We’re Not Liable, Because Molesting Boys Not Part of Priest’s Official Duties
By Travis Gettys
June 2, 2014
Lawyers claim the Diocese of Trenton, New Jersey, should not be held liable for sexual abuse allegedly committed by a priest because he wasn’t officially “on duty” when he molested a teenage boy.
Chris Naples claimed Rev. Terence McAlinden, who once headed the diocese’s youth group, sexually abused him during church-sponsored trips to Delaware in the 1980s.
But diocese lawyers told the Delaware Supreme Court that McAlinden was not officially on duty when the abuse took place.
“You can determine a priest is not on duty when he is molesting a child, for example,” the attorney argued. “A priest abusing a child is absolutely contrary to the pursuit of his master’s business, to the work of a diocese.”
That statement left Naples reeling, he told The (Newark) Star-Ledger.
“Any hope I had that the church was concerned about me as a victim or about the conduct of its priests was totally gone,” Naples said. “They were washing their hands of it. I was shattered. I just couldn’t believe that was one of their arguments.”
Delaware courts ruled Naples did not have jurisdiction to sue the diocese in that state because he couldn’t prove the trips were church sanctioned, but he did win a $3 million judgment in that state against McAlinden.
The 42-year-old Naples has filed another suit against the diocese in Mercer County, New Jersey, although he expects he’ll never see a penny from McAlinden, who has few assets.
“This has never been about the money,” Naples said. “It’s about exposing him for the monster that he is, and it’s about transparency in the diocese. They knew about McAlinden. They could have done something about it. And they did what every other diocese did. They kept it hush-hush and paid behind-the-scenes settlements.”
Naples also sued St. Theresa’s Parish in Little Egg Harbor, where McAlinden was named pastor in 1988.
He had previously served for two decades as director of the Catholic Youth Organization.
Naples, who is married with two children, first told the diocese in 2007 that he was abused by the priest for more than a decade, starting when he was 13 years old.
The diocese found the claims to be credible and suspended McAlinden from ministry, effectively ending his career as a priest.

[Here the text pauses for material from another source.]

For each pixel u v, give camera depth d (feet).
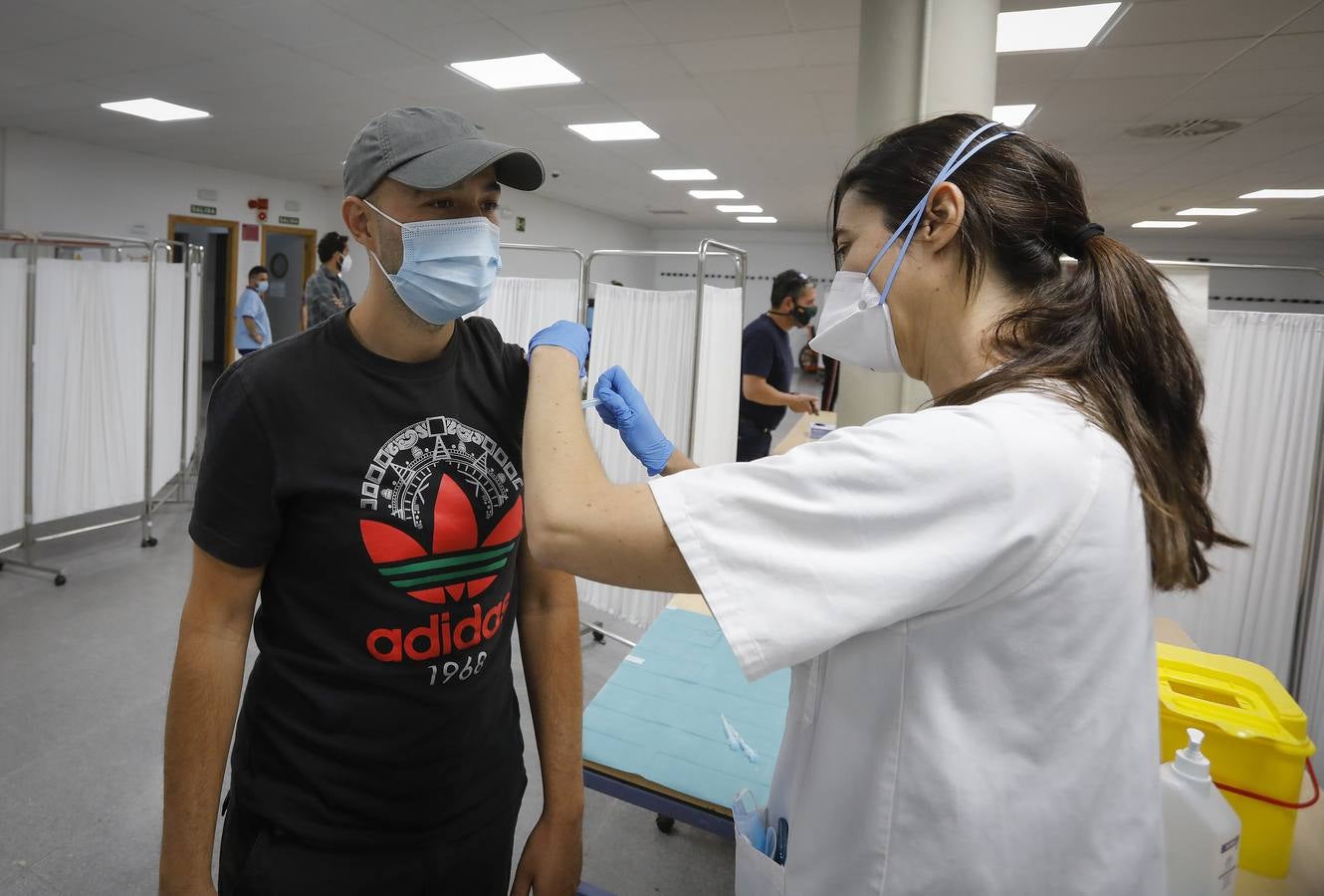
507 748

Two other men came forward with similar claims, and one of them said he had reached a settlement with the diocese in 1992, three years after first coming forward.
The other accuser, who claimed McAlinden abused him in the 1960s, reached a settlement two years ago with the diocese.

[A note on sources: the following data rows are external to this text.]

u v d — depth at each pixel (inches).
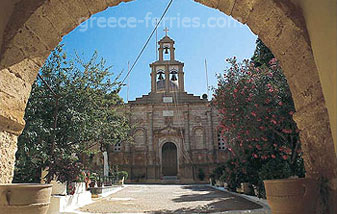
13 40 161.0
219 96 418.9
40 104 466.3
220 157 1412.4
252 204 392.8
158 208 394.0
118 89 611.2
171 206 414.6
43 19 173.0
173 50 1604.3
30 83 183.0
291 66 180.4
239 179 565.6
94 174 681.0
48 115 482.0
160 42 1612.9
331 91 136.9
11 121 165.5
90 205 422.9
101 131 576.1
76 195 408.2
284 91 360.2
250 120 362.0
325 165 154.9
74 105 515.5
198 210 365.7
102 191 594.6
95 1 189.8
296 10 164.9
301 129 178.7
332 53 133.6
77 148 535.5
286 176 358.6
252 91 377.7
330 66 136.3
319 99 154.8
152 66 1576.0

Naples said the priest began abusing him on July 4, 1986, on a boat McAlinden owned.
He claims McAlinden sexually assaulted him hundreds of times afterward at various locations, including the St. Theresa’s rectory and on trips out of town.

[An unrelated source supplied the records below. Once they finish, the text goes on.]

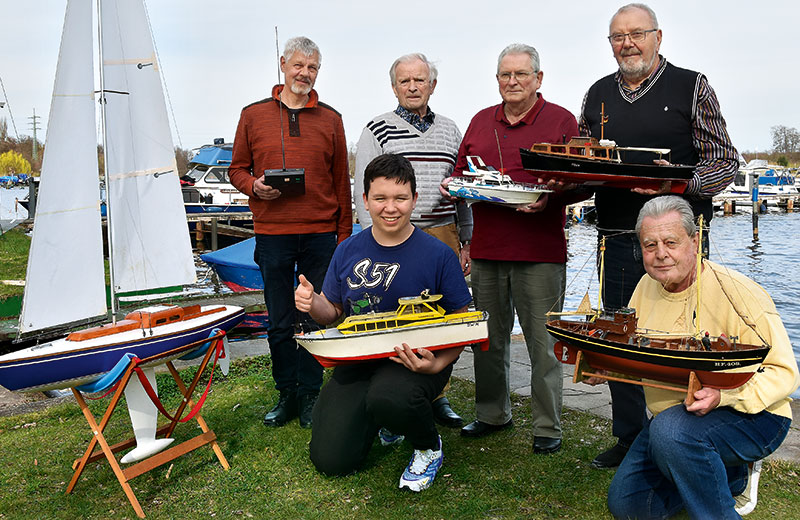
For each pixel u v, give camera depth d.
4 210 40.22
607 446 3.90
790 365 2.61
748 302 2.70
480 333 3.34
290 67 4.16
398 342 3.17
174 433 4.21
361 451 3.44
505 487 3.36
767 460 3.58
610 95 3.93
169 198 3.90
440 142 4.53
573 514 3.10
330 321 3.60
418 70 4.32
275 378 4.41
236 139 4.43
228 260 10.65
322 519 3.06
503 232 3.89
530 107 3.95
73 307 3.53
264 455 3.79
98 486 3.44
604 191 3.85
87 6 3.40
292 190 4.13
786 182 60.66
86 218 3.53
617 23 3.69
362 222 4.50
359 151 4.52
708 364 2.54
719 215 44.88
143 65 3.76
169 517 3.11
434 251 3.45
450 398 4.92
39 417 4.59
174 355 3.38
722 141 3.68
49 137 3.35
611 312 3.15
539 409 3.85
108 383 3.10
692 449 2.62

Naples claims a church housekeeper walked into a bedroom during one of the assaults, and his lawsuit claims other priests knew about McAlinden’s overnight outings with boys.
The priest, who is now 73 years old, admitted in a 2012 deposition that he had an intense sexual relationship with Naples, but he claimed it began after the younger man turned 18.
He also admitted to sleeping nude with other teenage boys active in the youth group or bathing nude with them in a hot tub at his parents’ home.
Naples said the abuse continued until he was in his mid-20s, but he didn’t report it until later because the priest had emotional control over him.
“He knew how to manipulate,” Naples said. “He would say things like, ‘If your mother found out about this special thing we have, she would die.’ He called it our little secret. And I thought I was the only one.”
The priest introduced Naples to his wife, and the priest presided over their wedding, baptized their children, and was named godfather to one child.
He finally told his wife about the abuse in 2007, about a decade after it ended, when she confronted him and asked if he was having an affair.
Naples reported the abuse about a month later to the Ocean County prosecutor’s office, but authorities told him the claims were beyond the statute of limitations.